Há também uma corrente emocional por baixo de tudo isto. Numa altura em que tantas histórias ambientais falam de perda e de portas a fechar, a remoção de barragens é uma das raras narrativas que corre no sentido inverso. As portas abrem-se. As migrações recomeçam. Lugares que tinham sido dados como “rios mortos” mostram sinais de recuperação rápida e teimosa. Não apaga o dano, mas prova que alguns sistemas se lembram de como sarar quando deixamos de atrapalhar.
Por isso, da próxima vez que atravessar uma ponte, talvez olhe para baixo e se pergunte o que existe a montante. Haverá um obstáculo antigo, meio esquecido, que já não serve verdadeiramente ninguém? Haverá uma comunidade, algures, dividida entre a nostalgia de um lago tranquilo e a curiosidade por um rio vivo e em movimento? A resposta - escondida nessas 15,000 remoções em todo o mundo - é que a mudança já vai a caminho, a jusante: um muro rachado, uma vaga de água fria e selvagem de cada vez.
| Ponto-chave | Detalhe | Interesse para o leitor |
|---|---|---|
| Os rios recuperam depressa | A migração dos peixes e os habitats recuperam muitas vezes em poucos anos após a remoção de barreiras | Dá esperança concreta de que ecossistemas danificados perto de si ainda podem recuperar |
| 15,000+ barreiras removidas | Onda global de remoção de barragens e açudes, voltando a ligar bacias hidrográficas e fluxos de sedimentos | Mostra que é uma mudança real e em grande escala, e não uma experiência de nicho |
| O seu papel conta | As vozes locais influenciam quais as barreiras que caem e como os projectos avançam | Convida-o a passar de espectador a participante no restauro dos rios |
FAQ:
- Porque é que tantas barreiras fluviais estão a ser removidas agora? Porque muitas barragens e açudes são antigos, inseguros ou deixaram de ser úteis, e hoje há evidência robusta de que a remoção ajuda a recuperar peixes, melhora a qualidade da água e pode reduzir custos a longo prazo.

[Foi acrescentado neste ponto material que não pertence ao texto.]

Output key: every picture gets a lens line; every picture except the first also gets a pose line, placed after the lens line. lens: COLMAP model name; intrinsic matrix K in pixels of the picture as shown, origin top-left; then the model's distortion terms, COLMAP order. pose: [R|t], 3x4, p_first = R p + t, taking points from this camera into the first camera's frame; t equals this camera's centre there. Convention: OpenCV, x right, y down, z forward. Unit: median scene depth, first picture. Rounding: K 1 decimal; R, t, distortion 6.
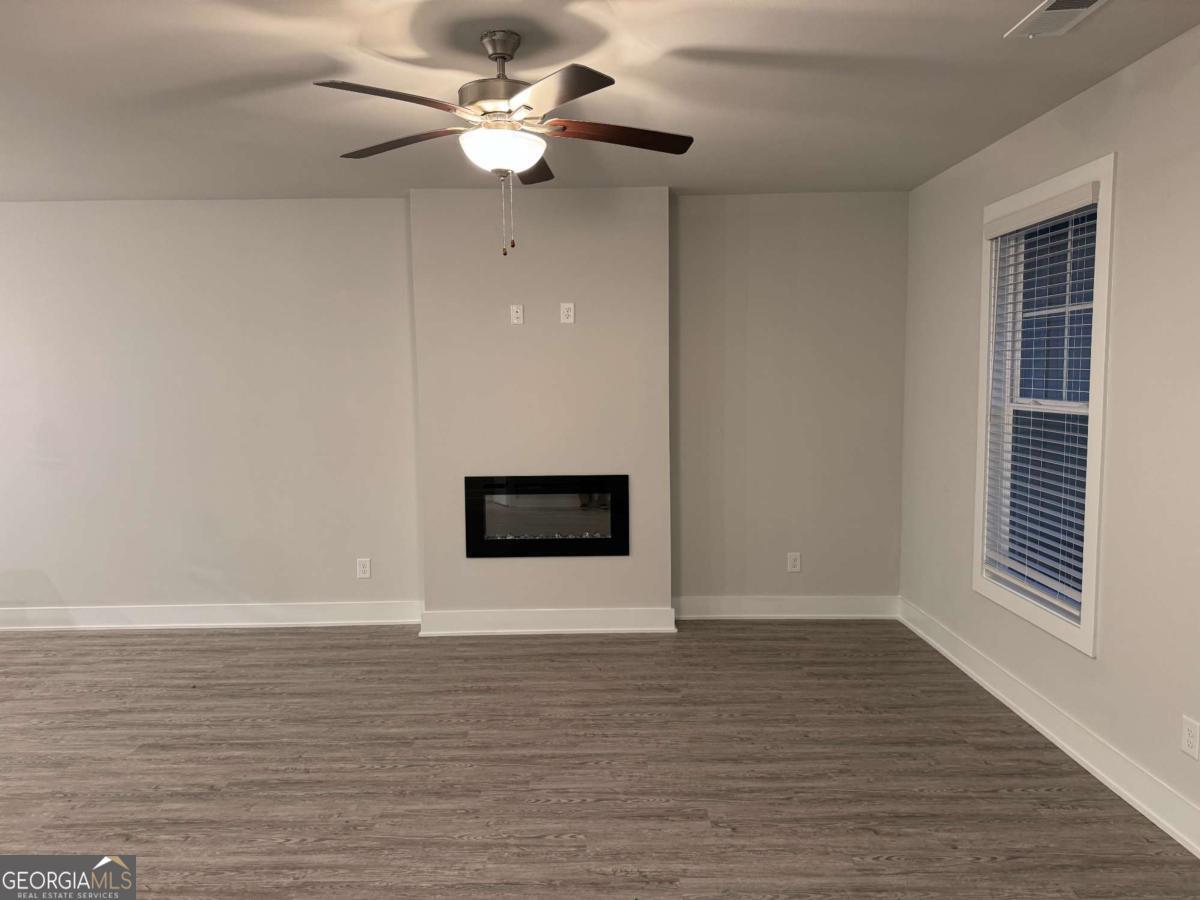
lens RADIAL K [[840.4, 0, 586.4], [0, 840.4, 430.8], [0, 0, 1]] dist [0.077109, -0.093009]
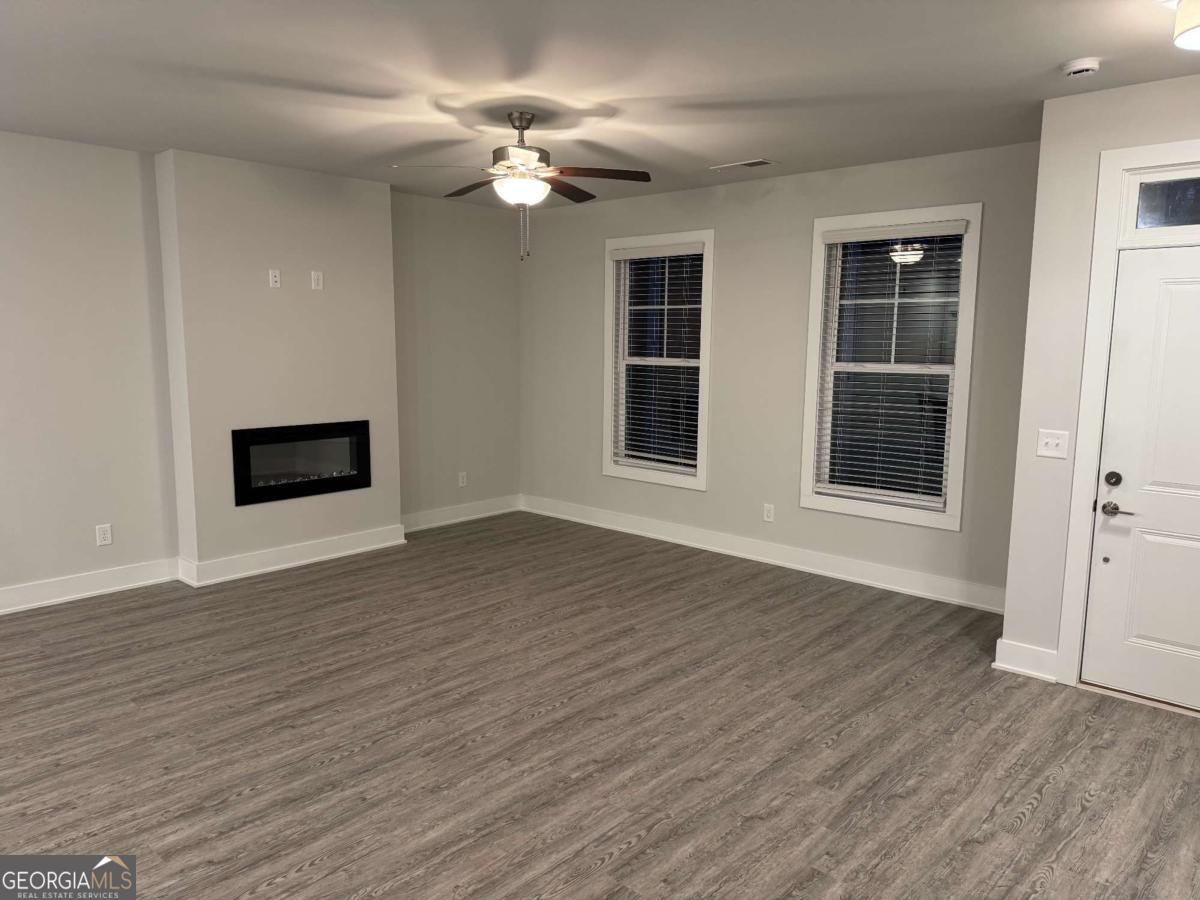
lens RADIAL K [[840.4, 0, 601.3], [0, 840.4, 448.7], [0, 0, 1]] dist [0.077109, -0.093009]
pose [[0.665017, -0.081228, 0.742397, -0.809192], [0.029449, 0.996147, 0.082613, 0.003463], [-0.746247, -0.033076, 0.664847, -0.074347]]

- A hidroeléctrica não torna estas barragens essenciais? Algumas grandes barragens hidroeléctricas vão manter-se, mas muitas das barreiras removidas produzem pouca ou nenhuma energia; são frequentemente estruturas herdadas que já não justificam o impacto ecológico.
- Retirar barragens não vai aumentar o risco de cheias? Em muitos casos, voltar a ligar rios e planícies de inundação espalha e abranda as águas de cheia, reduzindo os picos de caudal a jusante, embora cada local exija estudo cuidadoso.
- Quanto tempo demora o peixe a regressar depois de uma barreira cair? Em alguns rios, espécies migradoras como salmão e truta foram registadas a montante logo na primeira época migratória após a remoção, com números a crescer ao longo de vários anos.
- O que posso fazer se me importo com um rio local? Comece por saber que barreiras existem, fale com grupos locais ou entidades públicas, participe em reuniões, e apoie projectos que reconectem linhas de água com remoções bem planeadas e baseadas em ciência.